Cryptocurrencies decentralise: they strip that power away from the central and commercial banks and governments alike. In contrast, CBDCs centralise: they retain that power, perhaps even reinforce it.
But some would also argue that without state backing, without institutions and authorities to regulate a currency, people would lose that trust in that very medium of exchange. Perhaps the trust of the people and the power of the institutions who govern
those people are two sides of the same coin (pun absolutely intended). But if they are, then you have two forces essentially moving in the same direction, which is not towards cryptocurrencies, but towards state-backed and -regulated digital currencies using
similar technology and principles from which cryptocurrency has emerged.
If we all accept for a moment that in most developed economies we trust in fiat currency, and will likely continue to do so for the near future, we must also accept that we trust that the people and institutions who manage and regulate fiat currency are
doing this successfully. (If they weren’t, we would already have lost that trust and have moved to other mediums of exchange.) By trusting these people, we are in turn accepting that these people understand money and the complex financial systems.
It would be no big jump for us to also extend our trust to digital fiat currency (CBDCs) that is built on technology that we perhaps individually don’t understand, but that is built by people who have the combined understanding of money and technology. After
all, if we can place our trust in a Great British Pound coin or a US Dollar bill without understanding the financial processes underpinning them, or in trillion-dollar tech companies without understanding the technology on which they run, why can’t we do the
same when it comes to digital currency?
And by that train of logic, I find myself comfortable with the fact that Central Bank Digital Currencies will be integral to the next evolution of financial technology. That next evolution is already underway, and is about the integration of financial services
outside of the Financial Services industry itself. We’ve seen other industries and people’s lives transformed through digitalisation (shopping with Amazon, travelling with Uber, searching with Google). The evolution of payments will allow non-financial companies
to embed truly digital services into their apps and websites, in turn making the experience and journey that bit easier, faster, cheaper or more tailor-made for the likes of you and me. CDBCs will be a key enabler for this journey.
If CBDCs do help businesses embed financial services at a deeper level than previously before, and if that then allows customers like you and me to do more for less in our busy everyday lives, this will only help increase the trust that we all have in CDBCs.
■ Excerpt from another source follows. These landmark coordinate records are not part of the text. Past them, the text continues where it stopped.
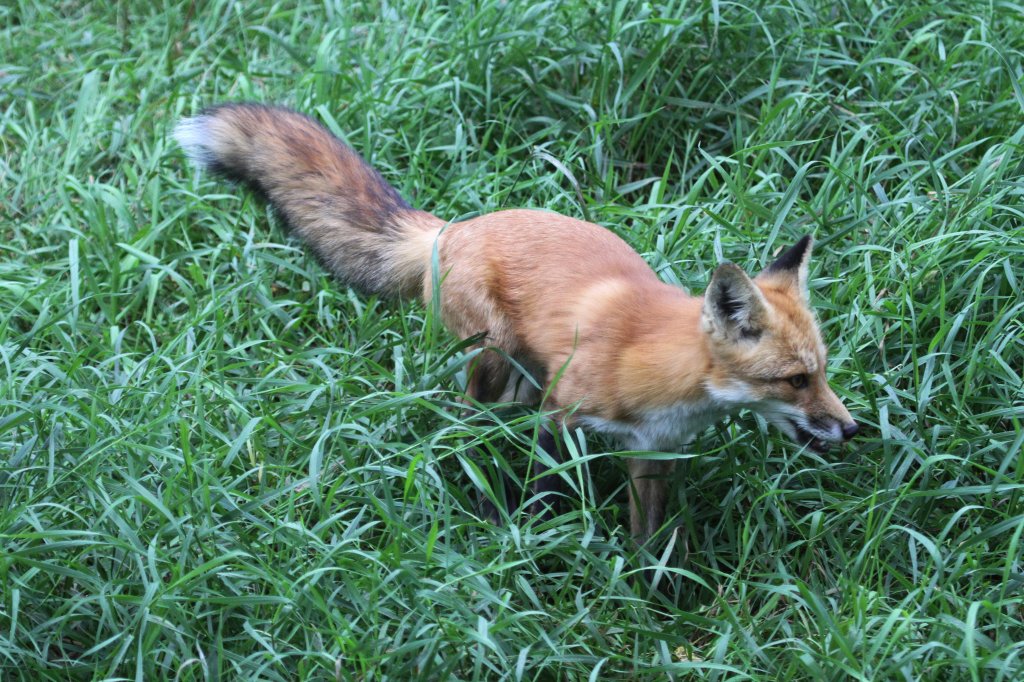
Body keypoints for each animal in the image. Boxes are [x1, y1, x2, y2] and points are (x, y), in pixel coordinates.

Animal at [174, 104, 856, 540]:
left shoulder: (651, 454)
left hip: (520, 377)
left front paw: (647, 605)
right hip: (493, 360)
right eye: (795, 380)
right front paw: (527, 545)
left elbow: (648, 544)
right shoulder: (562, 416)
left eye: (823, 372)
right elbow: (548, 487)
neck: (655, 363)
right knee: (465, 432)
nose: (853, 429)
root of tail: (450, 228)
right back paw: (477, 500)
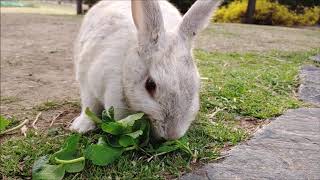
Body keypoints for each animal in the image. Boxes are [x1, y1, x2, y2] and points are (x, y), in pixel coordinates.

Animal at [70, 0, 221, 140]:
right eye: (150, 85)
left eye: (196, 86)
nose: (172, 135)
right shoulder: (88, 81)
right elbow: (89, 106)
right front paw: (80, 128)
And by increasing our collective trust in a digital proposition that simultaneously is controlled by the institutions in whom we already trust, in future this will only widen the gap between Cryptocurrency and Central Bank Digital Currency.
Avid crypto supporters and investors will no doubt disagree. But next time I’m asked my opinion on banks and cryptocurrency, I’ll probably have a more definitive answer:
Cryptocurrency? No chance! It’s all about CBDCs — Central Bank Digital Currency.